Our supreme court has recently held that "the abuse of discretion standard, accompanied by a presumption of reasonableness, applies to consecutive sentencing determinations" "if [the trial court] has provided reasons on the record establishing at least one of the seven grounds listed in Tennessee Code Annotated section 40-35-115(b)." State v. James Allen Pollard, -- S.W.3d --, No. M2011-00332-SC-R11-CD, 2013 WL 6732667, at *8-9 (Tenn. 2013). Further, "[s]o long as a trial court properly articulates reasons for ordering consecutive sentences, thereby providing a basis for meaningful appellate review, the sentences will be presumed reasonable and, absent an abuse of discretion, upheld on appeal." Id. at *9 (citing Tenn. R. Crim. P. 32(c)(1) ("The order [for consecutive sentences] shall specify the reasons for this decision and is reviewable on appeal."); see also Bise, 380 S.W.3d at 705.

Here, the trial court noted that the victim's interview, detailed in the presentence report, set forth numerous incidents of sexual abuse by the Defendant besides the two charged occurrences.

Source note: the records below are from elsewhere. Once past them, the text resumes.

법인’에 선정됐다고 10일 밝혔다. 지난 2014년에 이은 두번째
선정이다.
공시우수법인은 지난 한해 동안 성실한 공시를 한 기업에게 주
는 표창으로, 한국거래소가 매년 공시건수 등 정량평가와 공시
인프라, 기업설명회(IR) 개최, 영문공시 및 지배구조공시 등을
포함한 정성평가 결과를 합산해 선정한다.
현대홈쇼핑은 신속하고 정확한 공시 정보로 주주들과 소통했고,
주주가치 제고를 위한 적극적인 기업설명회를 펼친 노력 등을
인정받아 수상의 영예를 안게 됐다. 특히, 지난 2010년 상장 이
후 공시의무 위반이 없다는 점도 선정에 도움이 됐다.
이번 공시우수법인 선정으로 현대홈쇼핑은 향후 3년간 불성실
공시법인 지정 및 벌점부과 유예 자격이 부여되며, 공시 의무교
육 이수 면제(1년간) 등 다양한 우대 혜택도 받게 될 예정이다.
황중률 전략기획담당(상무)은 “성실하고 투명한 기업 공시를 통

The trial court further stated that this was the Defendant's fourteen-year-old biological daughter, whom he had engaged in both oral and vaginal sex with, and emphasized the Defendant's knowledge of prior abuse of the victim by two other men. The trial court also expressed concern that the Defendant was the "one person that [the victim] could trust" following the prior abuse at the hands of the victim's mother's boyfriend and the Defendant's sister's boyfriend; that the victim could not trust her mother due to that abuse; and that the Defendant "took advantage of [the victim and] then blamed it on her." In its concluding remarks, the trial court noted that the victim was unable to live with either her mother or father, living instead with an aunt, and further anticipated that the victim would have "emotional scars . . . for the rest of her life[.]" The victim suffered sexual abuse at the hands of three different men, one her biological father, by the time she was fourteen years of age. Any failure by the State to adduce additional proof on the residual physical and mental damage done to A.T. by the Defendant does not overcome the strength of the remaining proof necessary for the application of this criterion. Therefore, we conclude that the trial court's finding that sub-part (5) of section 40-35-115(b) applied to the Defendant was properly articulated, that there was no abuse of discretion, and that, for those reasons, its determination is presumed reasonable. The Defendant is not entitled to relief on this issue.

CONCLUSION

In sum, we conclude that the imposition of enhanced sentencing terms and consecutive sentencing were proper. Accordingly, we affirm the judgments of the trial court.